• Athersys Inc., of Cleveland, said the FDA cleared its investigational new drug application for MultiStem adult stem cells derived from bone marrow. The company plans to begin an open-label, Phase I, dose-escalation trial testing the drug following a bone marrow transplant conditioning regimen and hematopoietic stem cell transplantation in acute leukemia, chronic myeloid leukemia, or myelodysplasia.
• BiPar Sciences Inc., of Brisbane, Calif., said it has initiated a Phase II study with its lead PARP inhibitor, BSI-201, in patients with triple-negative breast cancer that do not express the estrogen, progesterone or HER2 receptors.

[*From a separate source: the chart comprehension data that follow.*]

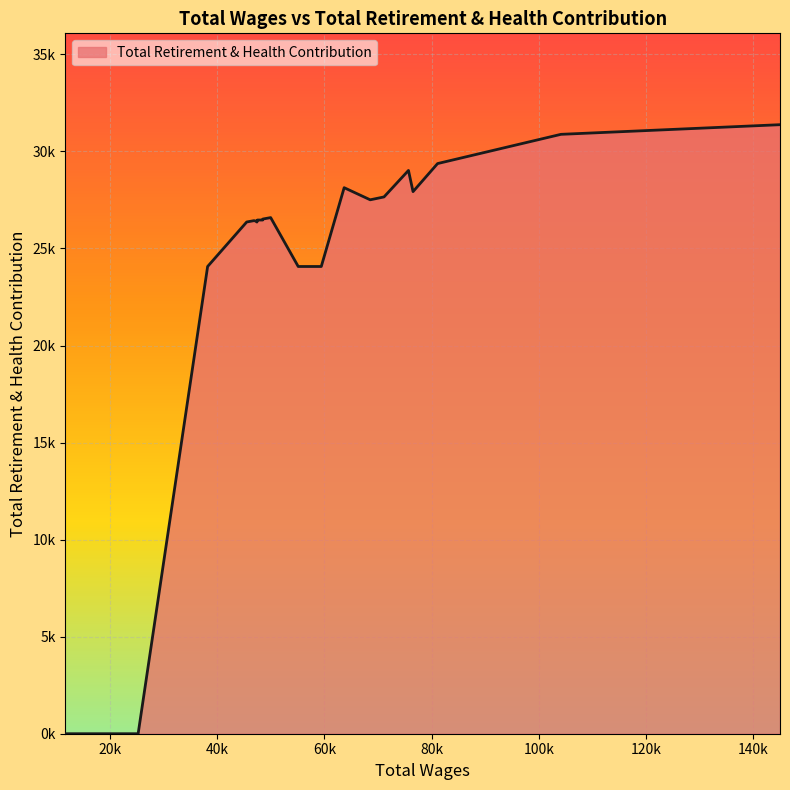

Does the chart display data point markers on the line(s)?

No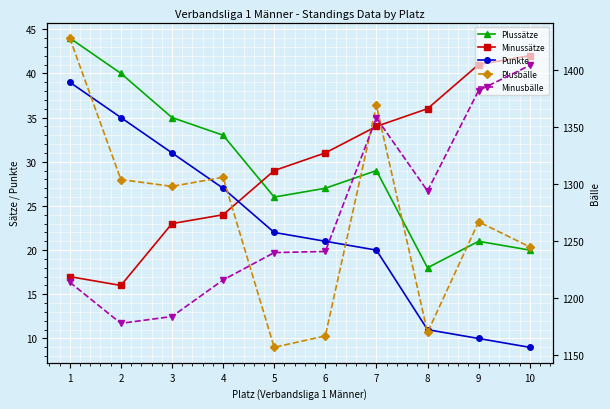

What is the value of the Plussätze point at the 3rd from the left?

35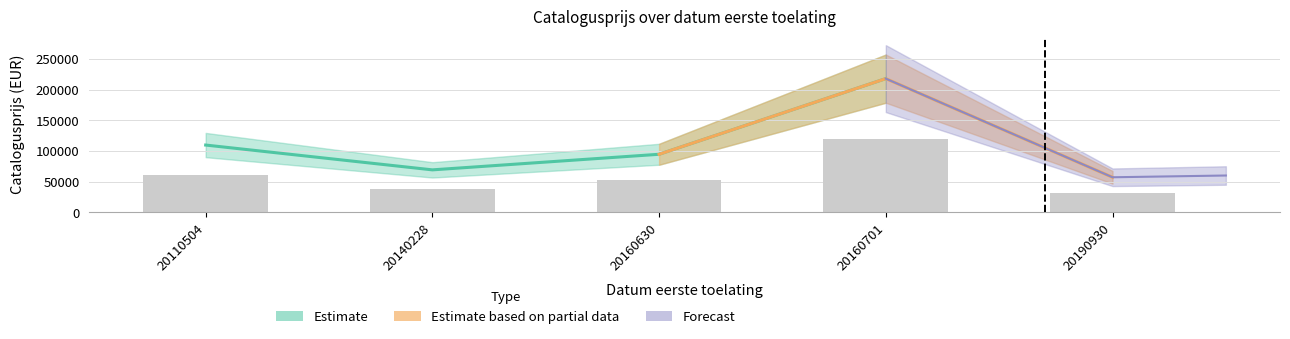

What is the approximate value at 20190930, to the nearest 50?

57400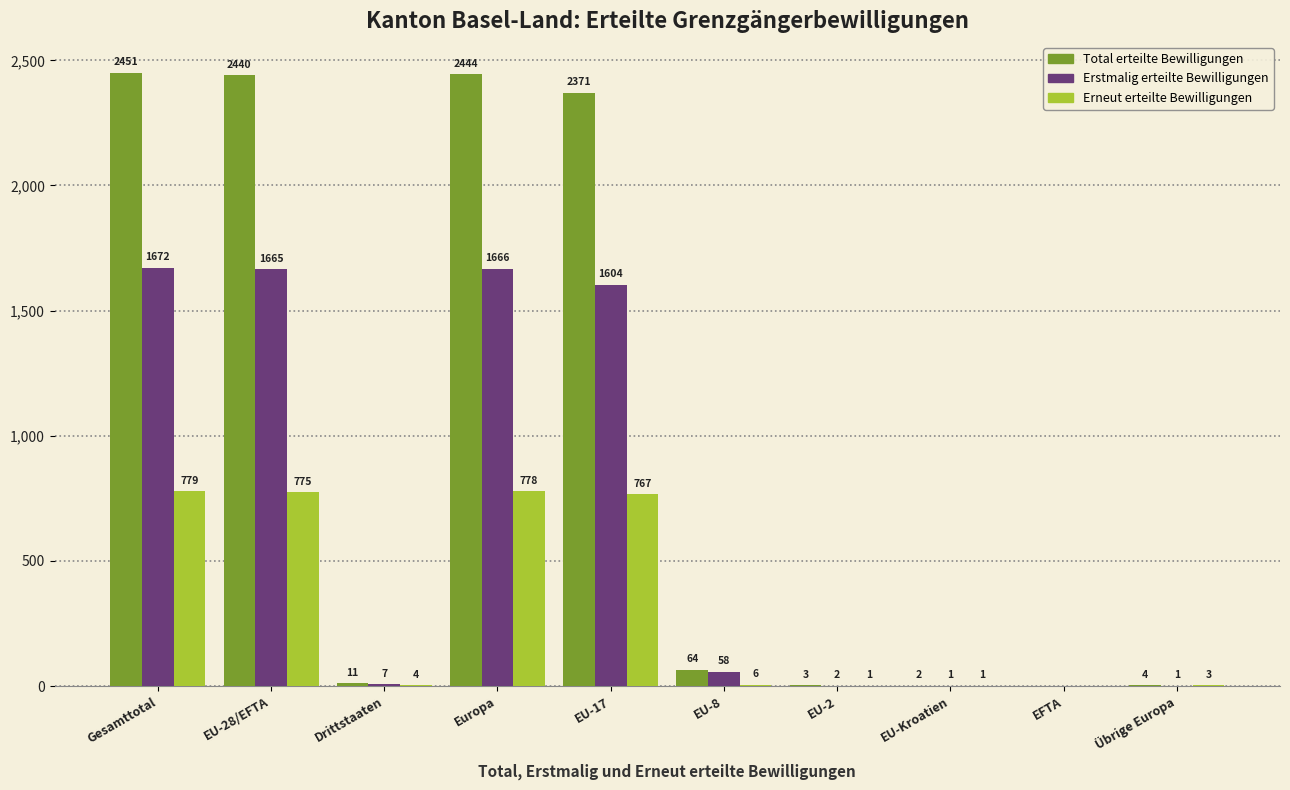

What is the spread (max minus min) of values at EU-8?

58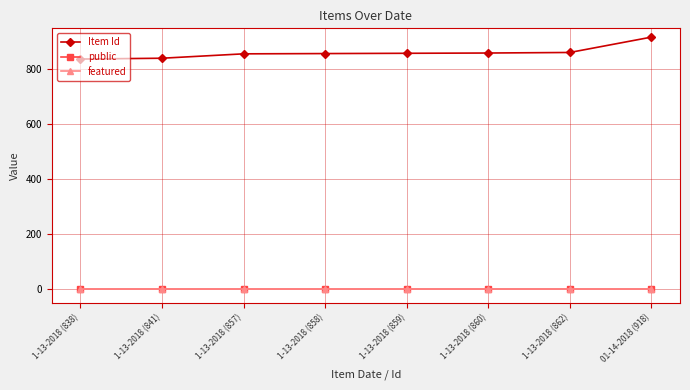

Is it true that public equals 1 at 1-13-2018 (841)?

True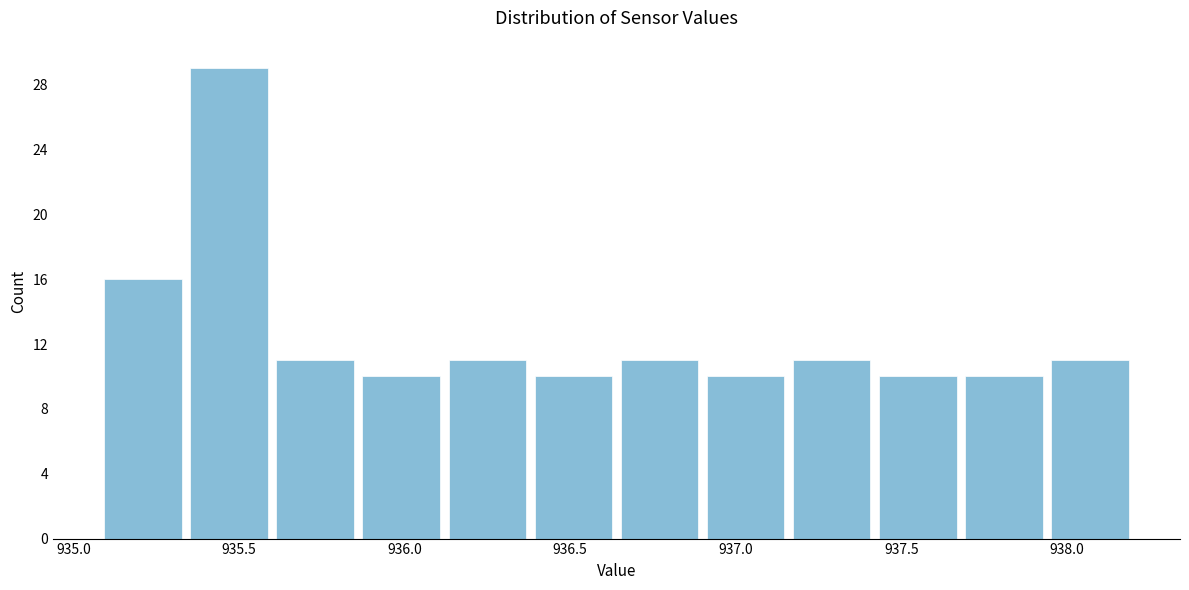

Reading left to right, list every bar in this chart as the range it spans on the x-axis followed by its height. Neither the bar edges nor the heights are printed on the chart, so give them approximately, as read against the axes.

935.08 to 935.34: 16
935.34 to 935.60: 29
935.60 to 935.86: 11
935.86 to 936.12: 10
936.12 to 936.38: 11
936.38 to 936.64: 10
936.64 to 936.90: 11
936.90 to 937.16: 10
937.16 to 937.42: 11
937.42 to 937.68: 10
937.68 to 937.94: 10
937.94 to 938.20: 11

The trial will enroll 120 women in a multicenter, randomized, open-label trial that will compare standard chemotherapy with and without the addition of BSI-201.
• Genta Inc., of Berkeley Heights, N.J., said that results of a Phase I study of G4544 in healthy volunteers has demonstrated that the compound was well tolerated and with oral bioavailability of the active ingredient, and an excellent safety profile without serious adverse reactions. G4544 is a new tablet formulation using delivery technology developed by Emisphere Technologies Inc., of Tarrytown, N.Y., that enables oral absorption of the active ingredient contained in Ganite (gallium nitrate) for injection, which is marketed by Genta and approved in the U.S. for treatment of cancer-related hypercalcemia that is resistant to hydration. Low doses of the active ingredient in Ganite administered by intravenous or subcutaneous injections have shown clinical activity in a range of skeletal diseases, including hypercalcemia, bone metastasis, Paget's disease and osteoporosis.

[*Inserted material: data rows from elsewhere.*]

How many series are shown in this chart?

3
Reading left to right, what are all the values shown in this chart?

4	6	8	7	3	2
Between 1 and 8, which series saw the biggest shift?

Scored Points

• ImClone Systems Inc., of New York, and Bristol-Myers Squibb Co., also of New York, said Erbitux (cetuximab) administered as a single-agent increased survival in a 572-patient, open-label, randomized Phase III trial of metastatic colorectal cancer patients refractory to chemotherapy. The results were published in the New England Journal of Medicine and showed median survival of 6.1 months with Erbitux compared to 4.6 months on best supportive care (p=0.005). Erbitux already is approved in that setting, but ImClone said it is the first time an antibody used as a single agent has improved survival in those patients, and the drug's label has been updated accordingly.
• Innovive Pharmaceuticals Inc., of New York, said the first patient has been treated in a pivotal Phase II clinical trial evaluating oral tamibarotene for refractory acute promyelocytic leukemia (APL), a type of acute myeloid leukemia. The trial will be conducted under a special protocol assessment granted by the FDA in August. In conjunction with data from Japanese studies, data from the pivotal study of tamibarotene are expected to form the basis of a new drug application, the firm said. The drug was approved in Japan in 2005 for treatment of recurrent APL. The trial, known as STAR-1, is an open-label, non-randomized, single-arm, multinational study of 50 adult patients with relapsed or refractory APL following treatment with ATRA and arsenic trioxide (Trisenox, Cephalon Inc.). Tamibarotene will be self-administered orally via tablets on an outpatient basis at a dose of 6 mg/m2 per day. The primary objective of the study is to determine the rate of durable complete response for tamibarotene therapy when administered as a single agent to adults.
• Introgen Therapeutics Inc., of Austin, Texas, said that summary data from clinical studies of Advexin confirmed and extended previous biomarker data correlating the abnormal p53 biomarker with increased tumor responses following treatment of the agent and supported its use as a biomarker to predict efficacy.
• Oramed Pharmaceuticals Inc., of Jerusalem, said it successfully completed animal studies as part of Phase Ib clinical trials for its oral insulin capsule. Those positive results follow the successful completion of a Phase Ia study in eight healthy volunteers. The Phase Ib study was intended to assess the optimization of dosage for the formulation of Oramed's proprietary oral insulin delivery technology. Oramed said it plans to move ahead with additional trials on human volunteers for the final formulation in the upcoming weeks.
• Sosei Group Corp., of Tokyo, said partner Novartis AG, of Basel, Switzerland, has started a Phase II safety study of QVA149, a combination of NVA237, a once-daily long-acting muscarinic antagonist and indacaterol, a beta-2 agonist, for the treatment of chronic obstructive pulmonary disease (COPD). The randomized, double-blind, placebo-controlled, multicenter study will determine the effect of QVA149 and indacaterol on mean 24-hour heart rate in patients with moderate to severe COPD.